Multiple clinical factors contribute to the treatment results in addition to molecular and radiological factors. Compared to traditional TNM stage prediction, nomograms have the advantages of integrating other clinical or statistically significant predictive factors and provide easily understandable interfaces for personalized medicine.24 Therefore, after defining the radiotranscriptomics signature, we tried to integrate them with other clinical factors and construct a nomogram to assist clinical decision-making as has been done for many other cancer types.25, 26 Following nomogram construction, we evaluated the performance in both the training and validation sets by calibration curves and clinical utility by DCA. Hereto, we have completed the phased research task.
This research has some limitations as well as some promising future research directions. First, the sample size was inadequate, which may have led to selection bias and affected model building. Moreover, patients should be enrolled from multiple centers for more credible and generalizable results. Second, the current radiological analysis did not take into account intratumoral heterogeneity; this is a widespread challenge that requires a more sophisticated image-processing method.27 Third, although our work preliminarily explored the correlation between CT texture features and miRNA levels, the underlying mechanism and causal relationship deserve further in-depth study. Finally, the nomograms assumed that the data were static in time, and our observational indicators, either serum miRNA levels or CT texture features, occurred at one timepoint only. Thus, the results became less accurate with time. Further research should use dynamic detection to overcome this problem.
5 CONCLUSIONS
In conclusion, we identified the possibility of a combination of serum miRNA levels and image features as a potential future research direction for radiogenomics. In the present work, we constructed and validated pretreatment radiotranscriptomics signatures to predict ORR, OS, and PFS in NSCLC patents who received radiotherapy. Furthermore, we developed a well-performing radiotranscriptomics signature-based nomogram for ORR prediction. This nomogram provides a user-friendly digital interface for clinical use.
ACKNOWLEDGMENTS
This work was supported by the National Natural Science Foundation of China (grant numbers 81530060 and 81874224), the National Key Research and Develop Program of China (grant number 2016YFC0105106),academic promotion program of Shandong First Medical University (grant number 2019LJ004), the Key Research and Development Program of Shandong Province of China (grant number 2017CXZC1206, 2016GSF201123) and Taishan Scholar Construction Project (grant number ts20120505).
CONFLICT OF INTEREST
There is no conflict of interest disclosed in this study.
AUTHOR CONTRIBUTIONS
Liyuan Fan contributed to conceptualization, methodology, data analyses, writing original draft, writing review and editing, and project administration.
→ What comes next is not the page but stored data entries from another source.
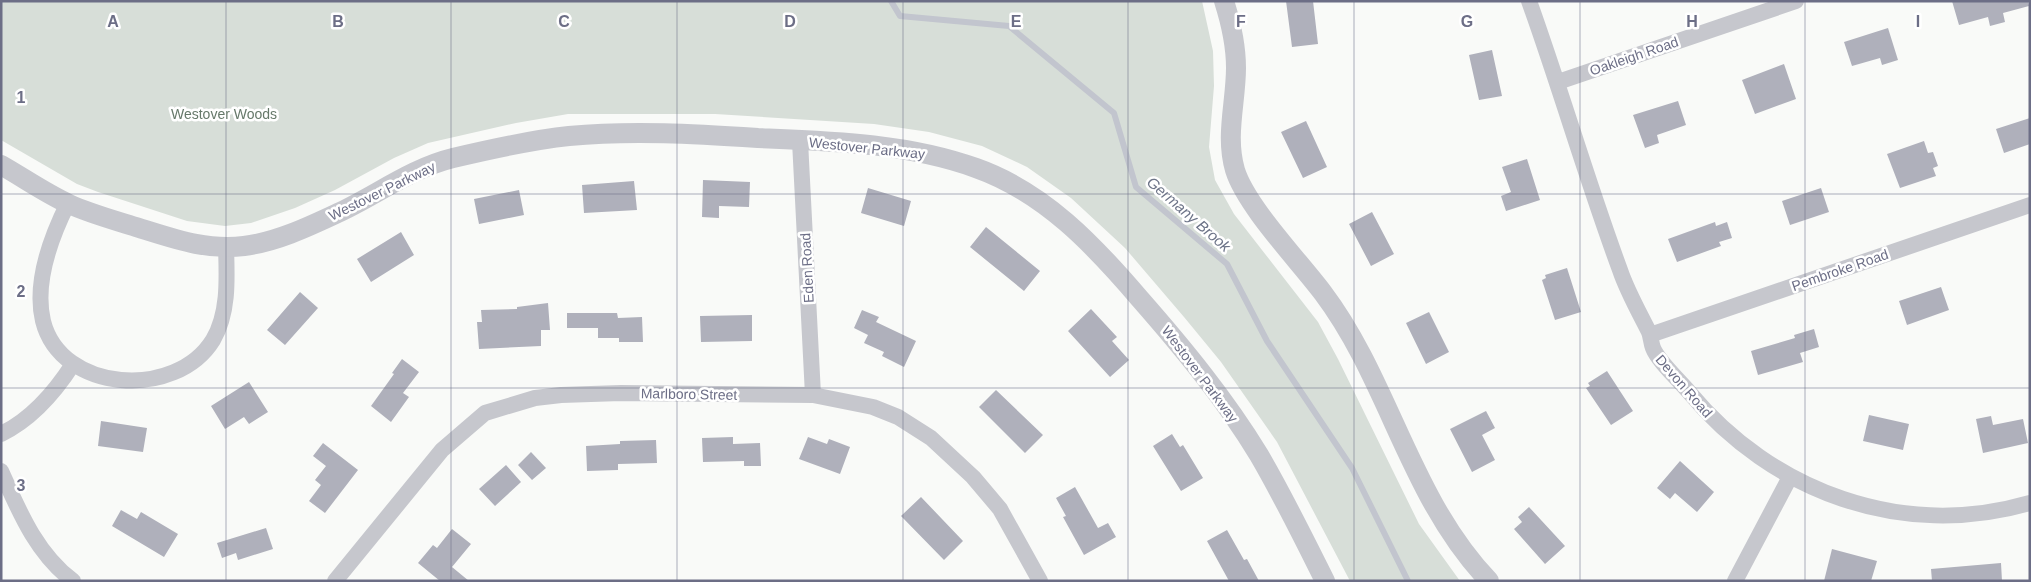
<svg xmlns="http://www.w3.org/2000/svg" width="2031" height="582" font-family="Helvetica,sans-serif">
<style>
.green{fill:#d7ded8}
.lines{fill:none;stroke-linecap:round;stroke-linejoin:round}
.stream{stroke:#c2c5ce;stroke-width:6}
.building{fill:#afb0bb}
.minor{stroke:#c6c7cd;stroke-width:16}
.tertiary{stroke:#c6c7cd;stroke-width:20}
.grid{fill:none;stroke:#6c6e86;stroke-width:1;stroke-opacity:0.55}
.labels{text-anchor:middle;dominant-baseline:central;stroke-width:5;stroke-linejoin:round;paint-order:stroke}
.street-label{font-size:14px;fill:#6c6e86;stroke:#fff}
.park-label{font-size:14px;fill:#66796a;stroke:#fff}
.water-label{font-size:15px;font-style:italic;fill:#6d7488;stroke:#fff}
.grid-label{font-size:16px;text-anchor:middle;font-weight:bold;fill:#6c6e86;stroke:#fff;stroke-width:5;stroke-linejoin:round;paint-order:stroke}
</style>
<rect width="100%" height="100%" fill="#f9faf8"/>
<!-- green -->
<path class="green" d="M 1,1 L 1202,1 L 1213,51 L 1214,86 L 1209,147 L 1215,180 L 1234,214 L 1318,322 L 1338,359 L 1419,524 L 1460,581 L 1350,581 L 1277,442 L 1221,362 L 1184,317 L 1125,248 L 1071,198 L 1027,167 L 982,146 L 929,132 L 874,124 L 715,114 L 568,114 L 516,123 L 428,143 L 394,158 L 335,190 L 295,208 L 251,223 L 225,226 L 187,221 L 98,192 L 77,184 L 1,140 Z"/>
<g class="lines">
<!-- stream -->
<path class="stream" d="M 891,1 L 900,16 L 1009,26 L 1114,113 L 1136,187 L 1227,264 L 1267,341 L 1352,468 L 1408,581"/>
</g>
<!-- building -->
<path class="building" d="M 1286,1 L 1313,1 L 1318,44 L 1292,47 Z
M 1952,1 L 2028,1 L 2029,6 L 2003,13 L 2005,22 L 1990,26 L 1988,17 L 1959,25 Z
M 1888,28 L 1898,60 L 1882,65 L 1880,58 L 1852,66 L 1844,42 Z
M 1492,50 L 1502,96 L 1479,100 L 1469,55 Z
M 1784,64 L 1796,99 L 1755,114 L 1742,80 Z
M 1678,101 L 1686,125 L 1657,135 L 1659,143 L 1645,148 L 1633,115 Z
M 2030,118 L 2030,144 L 2004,153 L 1996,129 Z
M 1306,121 L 1327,167 L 1303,178 L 1281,132 Z
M 1924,141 L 1928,153 L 1933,152 L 1938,166 L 1933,168 L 1936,176 L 1900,188 L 1887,154 Z
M 1527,159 L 1540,200 L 1506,211 L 1501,196 L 1511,192 L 1502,167 Z
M 703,180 L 750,182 L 749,207 L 719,206 L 719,218 L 702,217 Z
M 634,181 L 637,210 L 584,213 L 582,185 Z
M 868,188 L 911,201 L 904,226 L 861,213 Z
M 1821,188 L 1829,212 L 1790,225 L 1782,201 Z
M 519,190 L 524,215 L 479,224 L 474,199 Z
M 1372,212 L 1394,254 L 1371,266 L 1349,224 Z
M 1715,222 L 1716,226 L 1727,222 L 1732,238 L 1719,242 L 1721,246 L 1677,262 L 1668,239 Z
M 986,227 L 1040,271 L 1024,291 L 970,247 Z
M 401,232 L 414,255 L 371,282 L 357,259 Z
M 1567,268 L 1581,312 L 1555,320 L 1542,280 L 1546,278 L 1545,275 Z
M 1941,287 L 1949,310 L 1907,325 L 1899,301 Z
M 300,292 L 318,308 L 285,345 L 267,330 Z
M 548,303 L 550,330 L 541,330 L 541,346 L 479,349 L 477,322 L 482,322 L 481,310 L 517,309 L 517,307 Z
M 1091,309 L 1117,337 L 1112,341 L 1129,360 L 1110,377 L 1068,331 Z
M 862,310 L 879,317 L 876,322 L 916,341 L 904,367 L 882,356 L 884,352 L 864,343 L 868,335 L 854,328 Z
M 1429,312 L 1449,352 L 1426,364 L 1406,323 Z
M 567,313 L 617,313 L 618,318 L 642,317 L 643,342 L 619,342 L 619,338 L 598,338 L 598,328 L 567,328 Z
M 752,315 L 752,341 L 701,342 L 700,316 Z
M 1814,329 L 1819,347 L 1800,353 L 1803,362 L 1758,375 L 1751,351 L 1795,338 L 1794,335 Z
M 402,359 L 419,372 L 403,393 L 409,397 L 391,422 L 371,406 L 394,374 L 392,373 Z
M 1607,371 L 1633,411 L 1611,425 L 1586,388 L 1590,386 L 1588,383 Z
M 249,382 L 268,412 L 249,424 L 244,417 L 225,429 L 211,406 Z
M 996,390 L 1043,435 L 1025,453 L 979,407 Z
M 1486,411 L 1495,428 L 1482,435 L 1495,460 L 1472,472 L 1450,429 Z
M 1869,415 L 1909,424 L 1903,450 L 1863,441 Z
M 1991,416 L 1993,425 L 2023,419 L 2028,443 L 1983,453 L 1976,419 Z
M 101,421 L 147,428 L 143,452 L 98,446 Z
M 1172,434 L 1180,447 L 1183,445 L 1203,478 L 1181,491 L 1153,446 Z
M 733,437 L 733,444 L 760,443 L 761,466 L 744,466 L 744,461 L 703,462 L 702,438 Z
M 808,437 L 827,444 L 829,439 L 850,447 L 840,474 L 799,459 Z
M 656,440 L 657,463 L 618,464 L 618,470 L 587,471 L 586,446 L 620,444 L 620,441 Z
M 323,443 L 358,470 L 325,513 L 309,501 L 321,485 L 315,480 L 326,466 L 313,456 Z
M 531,452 L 546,468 L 532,480 L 518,465 Z
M 1680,461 L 1714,492 L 1697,512 L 1675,493 L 1670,499 L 1657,488 Z
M 506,465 L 521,482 L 495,506 L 479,489 Z
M 1075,487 L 1098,528 L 1108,523 L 1116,537 L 1084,555 L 1063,517 L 1066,516 L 1056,498 Z
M 921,497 L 963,541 L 944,560 L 901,516 Z
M 1529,507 L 1565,546 L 1545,564 L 1514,529 L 1522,522 L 1518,517 Z
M 121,510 L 137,519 L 141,512 L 178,534 L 164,557 L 112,526 Z
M 266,528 L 273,549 L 238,560 L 236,553 L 222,558 L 217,543 Z
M 452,529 L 471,544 L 452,567 L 469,581 L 440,581 L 418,563 L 433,545 L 437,548 Z
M 1227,530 L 1244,560 L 1247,559 L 1259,581 L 1229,581 L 1207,541 Z
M 1832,549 L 1877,561 L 1871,581 L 1824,581 Z
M 2001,563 L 2002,581 L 1932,581 L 1931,569 Z"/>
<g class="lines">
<!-- minor -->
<path class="minor" d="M 1529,1 C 1561,90 1587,181 1620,270 C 1627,291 1639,312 1649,332 C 1651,337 1651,343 1653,348 C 1658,361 1679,380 1689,392 C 1772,492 1902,540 2030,503
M 1558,82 L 1796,1
M 800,141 L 813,395
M 68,203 C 51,237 34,283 43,321 C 61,393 176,400 213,340 C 229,313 227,278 226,247
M 1650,335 L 2030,205
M 1,434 C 32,419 55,392 73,364
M 1,471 C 19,511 36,553 73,581
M 335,581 L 442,450 L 485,413 L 535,398 L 561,395 L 621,393 L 813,395 L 873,407 L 898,417 L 931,438 L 973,477 L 1000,509 L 1040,581
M 1735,581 L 1790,477"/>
<!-- tertiary -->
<path class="tertiary" d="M 1224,1 C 1231,23 1236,46 1236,68 C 1236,102 1225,136 1235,170 C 1246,206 1299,261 1323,293 C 1390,382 1409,497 1489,581
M 1,165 C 24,178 45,193 69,204 C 91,214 114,220 136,227 C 172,238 206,251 244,246 C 277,242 310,226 340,212 C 378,194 412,168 453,158 C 491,149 530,140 569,136 C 632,130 696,134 758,138 C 830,141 907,143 976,168 C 1044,192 1094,245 1140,299 C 1183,348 1225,399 1259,455 C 1283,496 1304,539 1325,581"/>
</g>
<!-- grid -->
<path class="grid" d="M 226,1 L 226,581M 451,1 L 451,581M 677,1 L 677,581M 903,1 L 903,581M 1128,1 L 1128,581M 1354,1 L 1354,581M 1580,1 L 1580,581M 1805,1 L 1805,581M 1,194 L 2030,194M 1,388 L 2030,388"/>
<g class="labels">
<!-- street labels -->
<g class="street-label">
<text transform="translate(1634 56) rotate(-19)">Oakleigh Road</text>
<text transform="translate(867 148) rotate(6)">Westover Parkway</text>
<text transform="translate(382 191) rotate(-26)">Westover Parkway</text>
<text transform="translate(807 268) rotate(-93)">Eden Road</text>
<text transform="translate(1840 270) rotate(-19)">Pembroke Road</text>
<text transform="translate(1200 374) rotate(53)">Westover Parkway</text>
<text transform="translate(1684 386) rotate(49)">Devon Road</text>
<text transform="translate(689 394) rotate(1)">Marlboro Street</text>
</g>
<!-- park labels -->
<g class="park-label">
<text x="224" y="114">Westover Woods</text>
</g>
<!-- water labels -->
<g class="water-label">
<text transform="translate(1189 214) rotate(41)">Germany Brook</text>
</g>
</g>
<g class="grid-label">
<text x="113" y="27">A</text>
<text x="338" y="27">B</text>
<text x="564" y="27">C</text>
<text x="790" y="27">D</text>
<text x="1016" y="27">E</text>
<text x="1241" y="27">F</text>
<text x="1467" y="27">G</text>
<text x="1692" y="27">H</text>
<text x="1918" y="27">I</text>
<text x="21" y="103">1</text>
<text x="21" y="297">2</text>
<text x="21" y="491">3</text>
</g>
<!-- border -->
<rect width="2031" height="582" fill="none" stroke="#6c6e86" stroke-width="5"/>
</svg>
Qiang Cao contributed to methodology, data analyses, and validation. Xiuping Ding contributed to investigation, resources, data analyses, and project administration. Dongni Gao and Qiwei Yang contributed to writing review and editing. Baosheng Li contributed to conceptualization, supervision, and funding acquisition.
Open Research
DATA AVAILABILITY STATEMENT
The data analyzed during this study are available from corresponding author on reasonable request.